(Note from Art: this is a follow-on to my recent self-development themed post, “The Hard Work of Getting Better at What You Do.”)
Of the many important themes espoused by the late and arguably pre-eminent management thinker of the latter part of the twentieth century, Peter Drucker, perhaps the most valuable to us as individuals, is his constant reminder that we are responsible for our own self-development. His classic article at Harvard Business Review, “Managing Oneself” (fee) should be once-a-year required reading for all of us.
One of Drucker’s more provocative suggestions as described in William A. Cohen’s enjoyable read, “A Class with Drucker-The Lost Lessons of the World’s Greatest Management Teacher,” is for managers to actively work at developing expertise outside of their chosen field as a tool to preparing to become a senior or strategic leader. Drucker himself was a professor of Japanese Art and an author of a book on the subject.
Drucker’s perspective on mastering a second discipline, as described by Cohen:
“Drucker went on to tell us that it was essential that business executives master at least two disciplines, and that one of them must be outside of the field of business. He said this was important in the preparation of an executive for higher responsibilities, because, … one never knew what future responsibilities might be thrust upon one unexpectedly.”
“Expertise in more than one field was good training for sudden responsibilities in yet another field, and was the only evidence that the manager was capable of mastering more than one discipline.”
Facing Ambiguity and Embracing Discomfort
The pursuit of expertise in a very different arena from one where we’ve labored for years is an exercise in moving beyond our own comfort zone. By pursuing something all new, we deliberately place ourselves in a position of ignorance and discomfort. The only way forward beyond frustration towards success or mastery is to challenge ourselves to learn new ways of thinking and acting.
What a remarkable means of preparing to tackle the move from individual contributor to manager or from manager to senior organizational leader. In both of these situations, the knowledge and skills that worked for us historically are rendered either less valuable at best or nearly useless in the extreme. For example, success as a marketing professional or software developer is certainly positive, and part of why you are tapped to try something new and more ambiguous. However, your historical subject matter knowledge is just one small portion of what you will need to be successful with a host of different and more ambiguous people and strategic challenges.
Towards New Problems and New Ways of Thinking
Immersion in literature, art, music or any pursuit that requires different pathways of thought and action, offers valuable training for coping with new and ambiguous situations in your career, not to mention a serious and often much needed dose of humility!

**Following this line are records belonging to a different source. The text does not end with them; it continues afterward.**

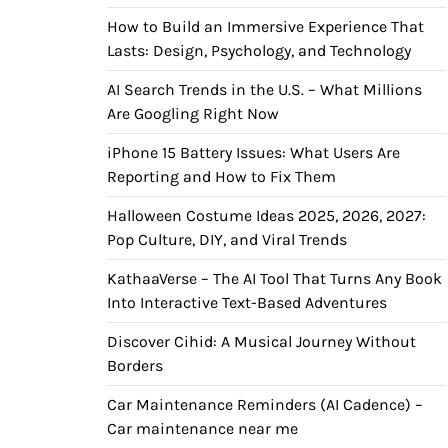
How to Build an Immersive Experience That
Lasts: Design, Psychology, and Technology
AI Search Trends in the U.S. – What Millions
Are Googling Right Now
iPhone 15 Battery Issues: What Users Are
Reporting and How to Fix Them
Halloween Costume Ideas 2025, 2026, 2027:
Pop Culture, DIY, and Viral Trends
KathaaVerse – The AI Tool That Turns Any Book
Into Interactive Text-Based Adventures
Discover Cihid: A Musical Journey Without
Borders
Car Maintenance Reminders (AI Cadence) –
Car maintenance near me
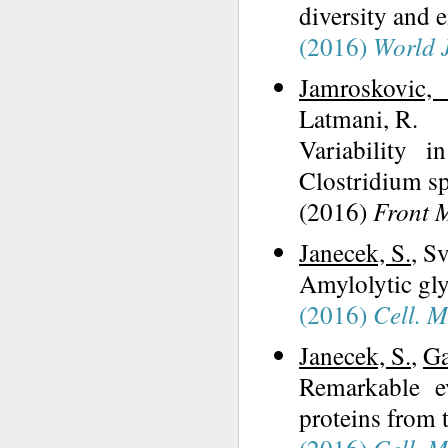
diversity and e
(2016)
World J
Jamroskovic, 
Latmani, R.
Variability 
Clostridium sp
(2016)
Front 
Janecek, S.
, S
Amylolytic gly
(2016)
Cell. M
Janecek, S.
,
Ga
Remarkable e
proteins from 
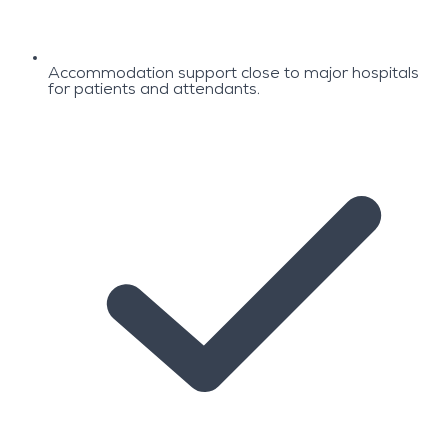
Accommodation support close to major hospitals
for patients and attendants.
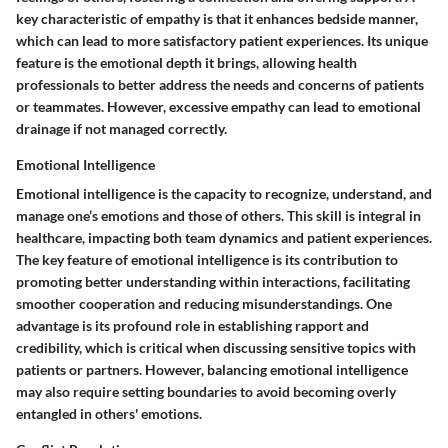
key characteristic of empathy is that it enhances bedside manner,
which can lead to more satisfactory patient experiences. Its unique
feature is the emotional depth it brings, allowing health
professionals to better address the needs and concerns of patients
or teammates. However, excessive empathy can lead to emotional
drainage if not managed correctly.
Emotional Intelligence
Emotional intelligence is the capacity to recognize, understand, and
manage one’s emotions and those of others. This skill is integral in
healthcare, impacting both team dynamics and patient experiences.
The key feature of emotional intelligence is its contribution to
promoting better understanding within interactions, facilitating
smoother cooperation and reducing misunderstandings. One
advantage is its profound role in establishing rapport and
credibility, which is critical when discussing sensitive topics with
patients or partners. However, balancing emotional intelligence
may also require setting boundaries to avoid becoming overly
entangled in others' emotions.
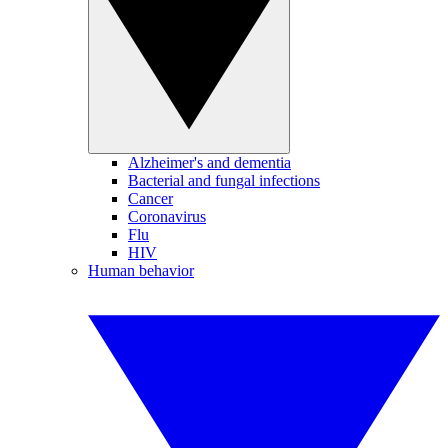
Alzheimer's and dementia
Bacterial and fungal infections
Cancer
Coronavirus
Flu
HIV
Human behavior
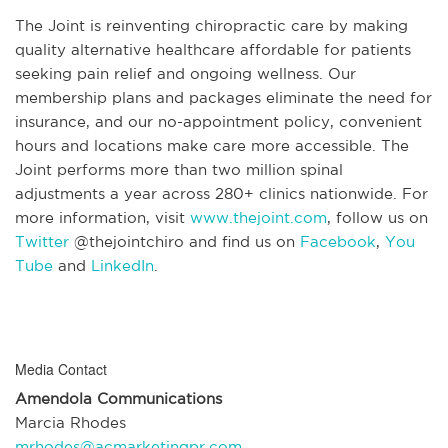
The Joint is reinventing chiropractic care by making
quality alternative healthcare affordable for patients
seeking pain relief and ongoing wellness. Our
membership plans and packages eliminate the need for
insurance, and our no-appointment policy, convenient
hours and locations make care more accessible. The
Joint performs more than two million spinal
adjustments a year across 280+ clinics nationwide. For
more information, visit
www.thejoint.com
, follow us on
Twitter
@thejointchiro and find us on
Facebook
,
You
Tube
and
LinkedIn
.
Media Contact
Amendola Communications
Marcia Rhodes
mrhodes@acmarketingpr.com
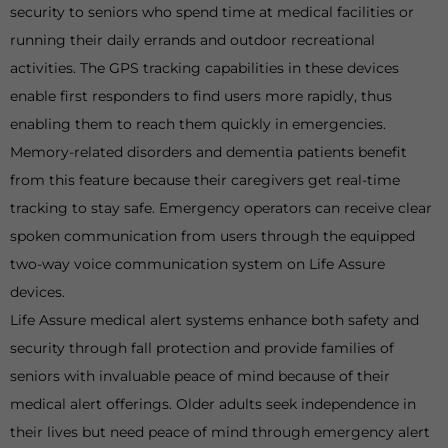
security to seniors who spend time at medical facilities or
running their daily errands and outdoor recreational
activities. The GPS tracking capabilities in these devices
enable first responders to find users more rapidly, thus
enabling them to reach them quickly in emergencies.
Memory-related disorders and dementia patients benefit
from this feature because their caregivers get real-time
tracking to stay safe. Emergency operators can receive clear
spoken communication from users through the equipped
two-way voice communication system on Life Assure
devices.
Life Assure medical alert systems enhance both safety and
security through fall protection and provide families of
seniors with invaluable peace of mind because of their
medical alert offerings. Older adults seek independence in
their lives but need peace of mind through emergency alert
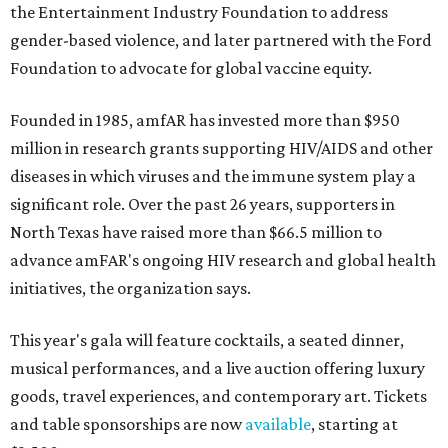
the Entertainment Industry Foundation to address
gender-based violence, and later partnered with the Ford
Foundation to advocate for global vaccine equity.
Founded in 1985, amfAR has invested more than $950
million in research grants supporting HIV/AIDS and other
diseases in which viruses and the immune system play a
significant role. Over the past 26 years, supporters in
North Texas have raised more than $66.5 million to
advance amFAR's ongoing HIV research and global health
initiatives, the organization says.
This year's gala will feature cocktails, a seated dinner,
musical performances, and a live auction offering luxury
goods, travel experiences, and contemporary art. Tickets
and table sponsorships are now
available
, starting at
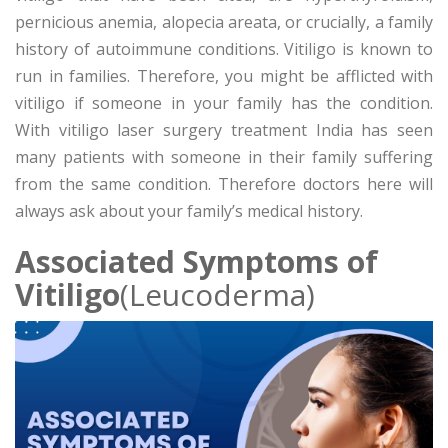
pernicious anemia, alopecia areata, or crucially, a family
history of autoimmune conditions. Vitiligo is known to
run in families. Therefore, you might be afflicted with
vitiligo if someone in your family has the condition.
With vitiligo laser surgery treatment India has seen
many patients with someone in their family suffering
from the same condition. Therefore doctors here will
always ask about your family’s medical history.
Associated Symptoms of
Vitiligo
(Leucoderma)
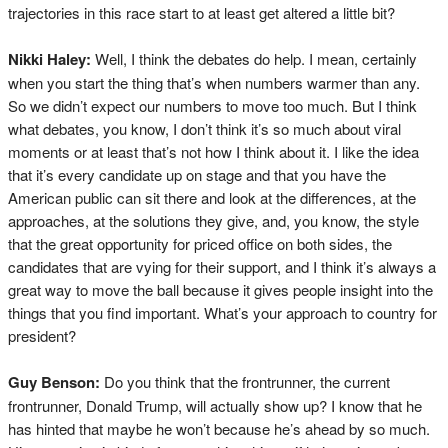
trajectories in this race start to at least get altered a little bit?
Nikki Haley:
Well, I think the debates do help. I mean, certainly
when you start the thing that’s when numbers warmer than any.
So we didn’t expect our numbers to move too much. But I think
what debates, you know, I don’t think it’s so much about viral
moments or at least that’s not how I think about it. I like the idea
that it’s every candidate up on stage and that you have the
American public can sit there and look at the differences, at the
approaches, at the solutions they give, and, you know, the style
that the great opportunity for priced office on both sides, the
candidates that are vying for their support, and I think it’s always a
great way to move the ball because it gives people insight into the
things that you find important. What’s your approach to country for
president?
Guy Benson:
Do you think that the frontrunner, the current
frontrunner, Donald Trump, will actually show up? I know that he
has hinted that maybe he won’t because he’s ahead by so much.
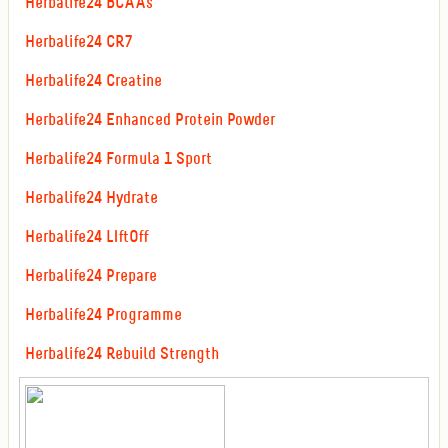
Herbalife24 BCAAs
Herbalife24 CR7
Herbalife24 Creatine
Herbalife24 Enhanced Protein Powder
Herbalife24 Formula 1 Sport
Herbalife24 Hydrate
Herbalife24 LIftOff
Herbalife24 Prepare
Herbalife24 Programme
Herbalife24 Rebuild Strength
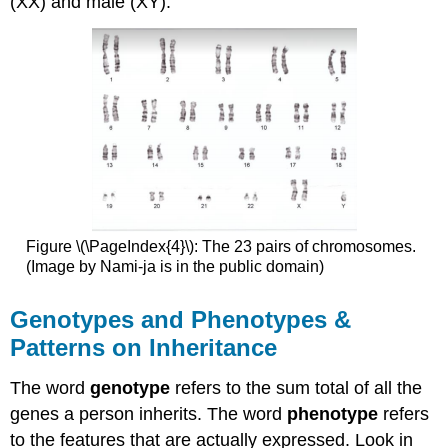
(XX) and male (XY).
Figure \(\PageIndex{4}\): The 23 pairs of chromosomes.
(Image by Nami-ja is in the public domain)
Genotypes and Phenotypes &
Patterns on Inheritance
The word
genotype
refers to the sum total of all the
genes a person inherits. The word
phenotype
refers
to the features that are actually expressed. Look in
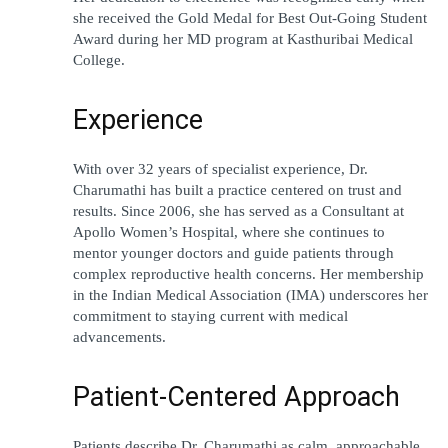
she received the Gold Medal for Best Out-Going Student 
Award during her MD program at Kasthuribai Medical 
College.
Experience
With over 32 years of specialist experience, Dr. 
Charumathi has built a practice centered on trust and 
results. Since 2006, she has served as a Consultant at 
Apollo Women’s Hospital, where she continues to 
mentor younger doctors and guide patients through 
complex reproductive health concerns. Her membership 
in the Indian Medical Association (IMA) underscores her 
commitment to staying current with medical 
advancements.
Patient-Centered Approach
Patients describe Dr. Charumathi as calm, approachable, 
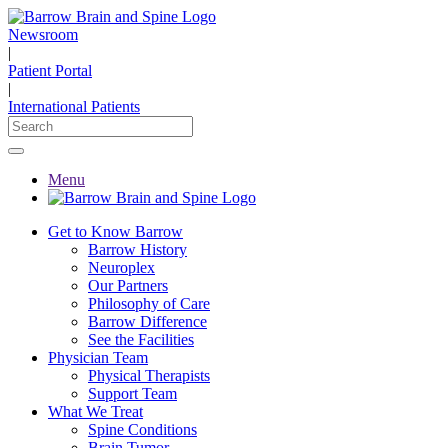
Newsroom
|
Patient Portal
|
International Patients
Menu
Get to Know Barrow
Barrow History
Neuroplex
Our Partners
Philosophy of Care
Barrow Difference
See the Facilities
Physician Team
Physical Therapists
Support Team
What We Treat
Spine Conditions
Brain Tumor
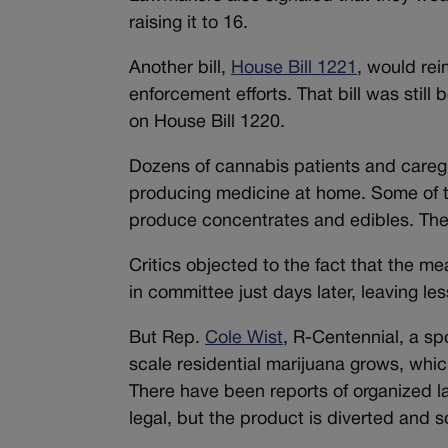
raising it to 16.
Another bill,
House Bill 1221
, would re
enforcement efforts. That bill was stil
on House Bill 1220.
Dozens of cannabis patients and caregiv
producing medicine at home. Some of th
produce concentrates and edibles. They
Critics objected to the fact that the 
in committee just days later, leaving l
But Rep.
Cole Wist
, R-Centennial, a sp
scale residential marijuana grows, whi
There have been reports of organized l
legal, but the product is diverted and s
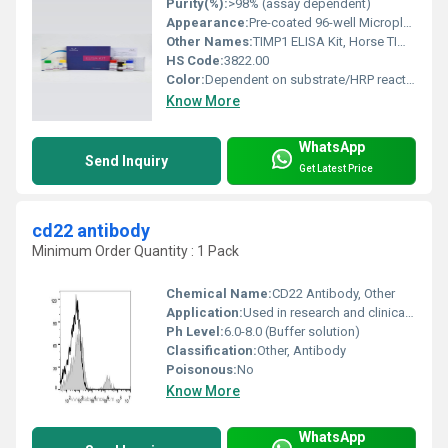
Purity(%):
>98% (assay dependent)
Appearance:
Pre-coated 96-well Microplate with reagents
Other Names:
TIMP1 ELISA Kit, Horse TIMP1 Immunoassay Kit
HS Code:
3822.00
Color:
Dependent on substrate/HRP reaction, typically clear to light yellow
Know More
WhatsApp
Send Inquiry
Get Latest Price
cd22 antibody
Minimum Order Quantity : 1 Pack
Chemical Name:
CD22 Antibody, Other
Application:
Used in research and clinical diagnostics for identifying CD22-expressing cells, Other
Ph Level:
6.0-8.0 (Buffer solution)
Classification:
Other, Antibody
Poisonous:
No
Know More
WhatsApp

While Steve Jobs seems to serve as everyone’s favorite data point these days, there’s no doubt his many interests in art, literature, philosophy and even calligraphy, profoundly influenced his views on design and strategy. And while I can’t quantify the impact of my own journey into jazz piano, sans talent and any prior musical training, I have every belief that it’s helped me with humility, patience, problem-solving. Additionally, I have a new appreciation for adapting and improvising as a leader…not in an undisciplined manner, but in a structured manner, much like improvisation in jazz.
Another leading and thankfully still very much alive management thinker, Ram Charan, writing in “Leaders at All Levels,” describes an apprenticeship approach to cultivating senior strategic leaders.
The essence of the approach is to ensure that the individual is exposed over a number of years to a succession of increasingly complex and ambiguous challenges. Those who cultivate the skills to create value out of ambiguity are candidates for senior or top roles. Others who struggle to cope may remain as valued contributors and tacticians, but are not candidates for top roles.
The Bottom-Line for Now
Self-development is a full-contact sport. We have to fight resistance, beat-back distraction and commit ourselves to embracing our own ignorance and doing something about it.
Take your pursuit seriously and you cultivate a new sense of humility, different views on how to tackle complex problems and an underlying sense of confidence that you will be able to find a way forward, even in the most extreme and vague circumstances.
What’s your alternative field of pursuit?